Emergency Garda unit to be based in SalthillJanuary 22, 2010 - 3:44pm
AN elite new, heavily-armed Garda emergency response unit – aimed at tackling serious and organised crime – is set to be unveiled in Salthill Garda Station, the Galway City Tribune can exclusively reveal.
The Western Regional Support Unit (RSU) base in Salthill will see highly-trained Gardaí patrolling the roads of Galway in ‘souped-up’ cars, armed with submachine guns, handguns and Taser weapons.
Garda Headquarters in Dublin have confirmed the launch of the new unit is “imminent”.
It will deal with serious and organised crime, as well as hostage negotiations, while also providing support to unarmed, frontline Gardaí in dangerous situations.
It is understood that around a dozen specialist Gardaí will be based in Salthill Station – although the nature of these rapid response units is that they are almost always ‘on patrol’.
They will be under the overall command of Assistant Commissioner John O’Mahoney, who has responsibility for the Western Region and is based in Mill Street.
A spokesperson for Garda Headquarters in Dublin confirmed the launch of the Western RSU in Salthill is imminent, but a specific date has not yet been set.
An official announcement is expected in the coming weeks as structural work is currently progressing at the station to accommodate the new unit.

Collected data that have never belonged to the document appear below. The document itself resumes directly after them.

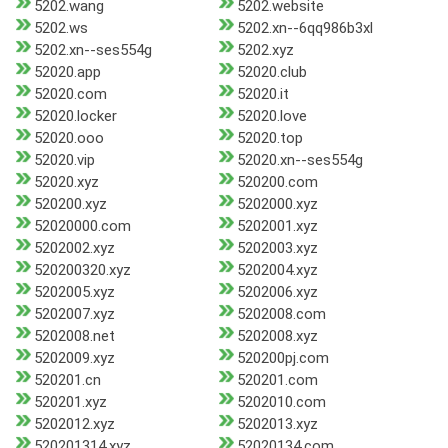
5202.wang
5202.website
5202.ws
5202.xn--6qq986b3xl
5202.xn--ses554g
5202.xyz
52020.app
52020.club
52020.com
52020.it
52020.locker
52020.love
52020.ooo
52020.top
52020.vip
52020.xn--ses554g
52020.xyz
520200.com
520200.xyz
5202000.xyz
52020000.com
5202001.xyz
5202002.xyz
5202003.xyz
520200320.xyz
5202004.xyz
5202005.xyz
5202006.xyz
5202007.xyz
5202008.com
5202008.net
5202008.xyz
5202009.xyz
520200pj.com
520201.cn
520201.com
520201.xyz
5202010.com
5202012.xyz
5202013.xyz
520201314.xyz
52020134.com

All members of the Salthill unit will have undergone extensive weapons training for their Sig 9mm handguns and Heckler and Koch submachine guns, as well as Taser guns and pepper spray, which are secured in special ‘safes’ in their custom-built patrol cars.
Their ‘Police Special’ Volvo XC70 patrol cars – which feature full Garda markings – have enhanced engines, brakes, and other components designed to handle emergency driving conditions.

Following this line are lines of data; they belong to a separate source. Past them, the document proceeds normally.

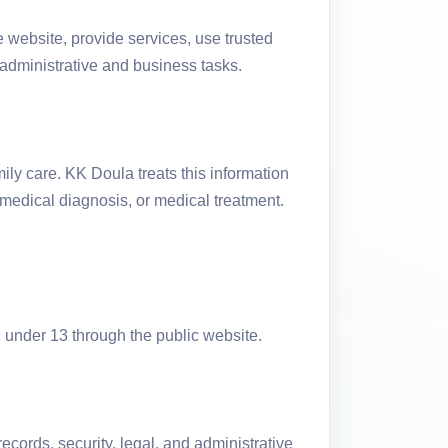
 website, provide services, use trusted
y administrative and business tasks.
ily care. KK Doula treats this information
 medical diagnosis, or medical treatment.
n under 13 through the public website.
cords, security, legal, and administrative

The high-profile officers will carry out regular policing duties, but can switch to ‘armed mode’ at a moment’s notice when called to deal with a dangerous situation.
Armed RSU officers are distinguishable by their Garda baseball caps and jackets, as well as bullet-proof vests, and they also have access to full armoured body suits.
When in ‘armed mode’, the patrol car electronic lighting and signage changes to warn that it is an ‘armed response unit’, to ensure they are clearly identifiable.